Plain-text document sources
= Beginning of Section =

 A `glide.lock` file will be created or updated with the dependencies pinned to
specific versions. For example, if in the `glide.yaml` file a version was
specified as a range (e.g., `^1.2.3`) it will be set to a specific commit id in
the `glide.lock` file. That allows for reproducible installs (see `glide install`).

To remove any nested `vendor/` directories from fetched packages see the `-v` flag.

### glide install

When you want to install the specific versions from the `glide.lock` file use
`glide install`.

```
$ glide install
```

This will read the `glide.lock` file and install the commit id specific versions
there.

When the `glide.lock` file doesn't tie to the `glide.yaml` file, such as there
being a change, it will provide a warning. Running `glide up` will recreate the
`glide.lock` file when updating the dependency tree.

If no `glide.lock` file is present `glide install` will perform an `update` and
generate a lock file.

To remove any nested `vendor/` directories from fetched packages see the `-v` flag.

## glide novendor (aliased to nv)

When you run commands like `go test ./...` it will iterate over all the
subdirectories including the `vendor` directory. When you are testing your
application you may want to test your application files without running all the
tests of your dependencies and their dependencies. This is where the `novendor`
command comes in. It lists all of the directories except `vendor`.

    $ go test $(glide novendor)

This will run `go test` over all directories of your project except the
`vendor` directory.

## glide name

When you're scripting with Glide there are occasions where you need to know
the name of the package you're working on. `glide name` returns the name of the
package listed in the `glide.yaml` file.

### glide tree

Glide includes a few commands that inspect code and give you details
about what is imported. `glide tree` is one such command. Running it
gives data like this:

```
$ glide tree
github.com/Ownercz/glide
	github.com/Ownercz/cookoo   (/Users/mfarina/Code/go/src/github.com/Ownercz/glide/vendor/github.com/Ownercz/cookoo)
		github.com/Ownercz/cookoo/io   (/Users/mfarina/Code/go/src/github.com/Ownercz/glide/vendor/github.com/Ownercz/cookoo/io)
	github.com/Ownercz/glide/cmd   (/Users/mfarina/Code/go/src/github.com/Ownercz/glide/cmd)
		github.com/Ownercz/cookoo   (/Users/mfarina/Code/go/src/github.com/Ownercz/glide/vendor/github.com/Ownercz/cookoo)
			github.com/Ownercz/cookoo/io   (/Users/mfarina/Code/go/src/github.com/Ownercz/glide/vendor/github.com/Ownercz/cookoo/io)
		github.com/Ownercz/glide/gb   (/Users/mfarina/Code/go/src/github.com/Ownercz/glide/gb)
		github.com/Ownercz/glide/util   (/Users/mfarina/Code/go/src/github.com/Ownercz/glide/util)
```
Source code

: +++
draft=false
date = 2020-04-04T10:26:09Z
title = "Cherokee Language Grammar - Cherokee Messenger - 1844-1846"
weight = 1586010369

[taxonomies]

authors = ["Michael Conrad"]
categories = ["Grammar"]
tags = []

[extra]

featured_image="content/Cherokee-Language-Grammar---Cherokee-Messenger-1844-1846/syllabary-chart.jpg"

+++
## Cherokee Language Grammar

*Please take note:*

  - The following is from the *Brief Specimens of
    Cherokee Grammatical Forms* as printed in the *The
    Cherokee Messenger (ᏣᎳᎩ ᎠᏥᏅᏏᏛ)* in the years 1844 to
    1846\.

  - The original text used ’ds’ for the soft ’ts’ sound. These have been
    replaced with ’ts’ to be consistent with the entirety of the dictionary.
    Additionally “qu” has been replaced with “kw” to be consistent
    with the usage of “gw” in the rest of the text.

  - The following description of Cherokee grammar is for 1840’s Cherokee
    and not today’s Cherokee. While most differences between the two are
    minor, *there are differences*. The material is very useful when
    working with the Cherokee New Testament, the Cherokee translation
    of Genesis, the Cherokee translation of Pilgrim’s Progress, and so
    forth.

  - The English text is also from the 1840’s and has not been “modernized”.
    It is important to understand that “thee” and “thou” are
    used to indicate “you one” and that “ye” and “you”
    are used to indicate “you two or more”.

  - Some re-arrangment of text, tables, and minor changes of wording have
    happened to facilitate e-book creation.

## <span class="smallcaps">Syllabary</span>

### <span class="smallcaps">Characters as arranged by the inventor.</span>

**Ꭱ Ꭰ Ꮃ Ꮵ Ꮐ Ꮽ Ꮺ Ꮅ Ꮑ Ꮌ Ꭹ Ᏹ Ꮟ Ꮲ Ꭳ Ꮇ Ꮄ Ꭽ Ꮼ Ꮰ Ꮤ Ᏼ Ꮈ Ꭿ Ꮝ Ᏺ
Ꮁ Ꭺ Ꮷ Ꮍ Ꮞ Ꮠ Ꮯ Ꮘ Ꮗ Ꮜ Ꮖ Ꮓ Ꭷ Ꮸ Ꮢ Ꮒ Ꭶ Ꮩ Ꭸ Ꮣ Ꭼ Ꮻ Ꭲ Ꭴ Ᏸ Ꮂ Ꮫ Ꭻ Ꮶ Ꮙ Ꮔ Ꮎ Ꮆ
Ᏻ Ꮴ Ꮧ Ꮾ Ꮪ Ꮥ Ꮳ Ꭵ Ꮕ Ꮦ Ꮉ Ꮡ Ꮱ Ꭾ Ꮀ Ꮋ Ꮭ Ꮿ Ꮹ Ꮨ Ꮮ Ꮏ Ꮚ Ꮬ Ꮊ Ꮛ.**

= End of Section =

_PROBLEM STATEMENT_: Show the lines of the records above that mention "will".

_ANSWER BELOW_:
 A `glide.lock` file will be created or updated with the dependencies pinned to
specified as a range (e.g., `^1.2.3`) it will be set to a specific commit id in
This will read the `glide.lock` file and install the commit id specific versions
being a change, it will provide a warning. Running `glide up` will recreate the
If no `glide.lock` file is present `glide install` will perform an `update` and
When you run commands like `go test ./...` it will iterate over all the
This will run `go test` over all directories of your project except the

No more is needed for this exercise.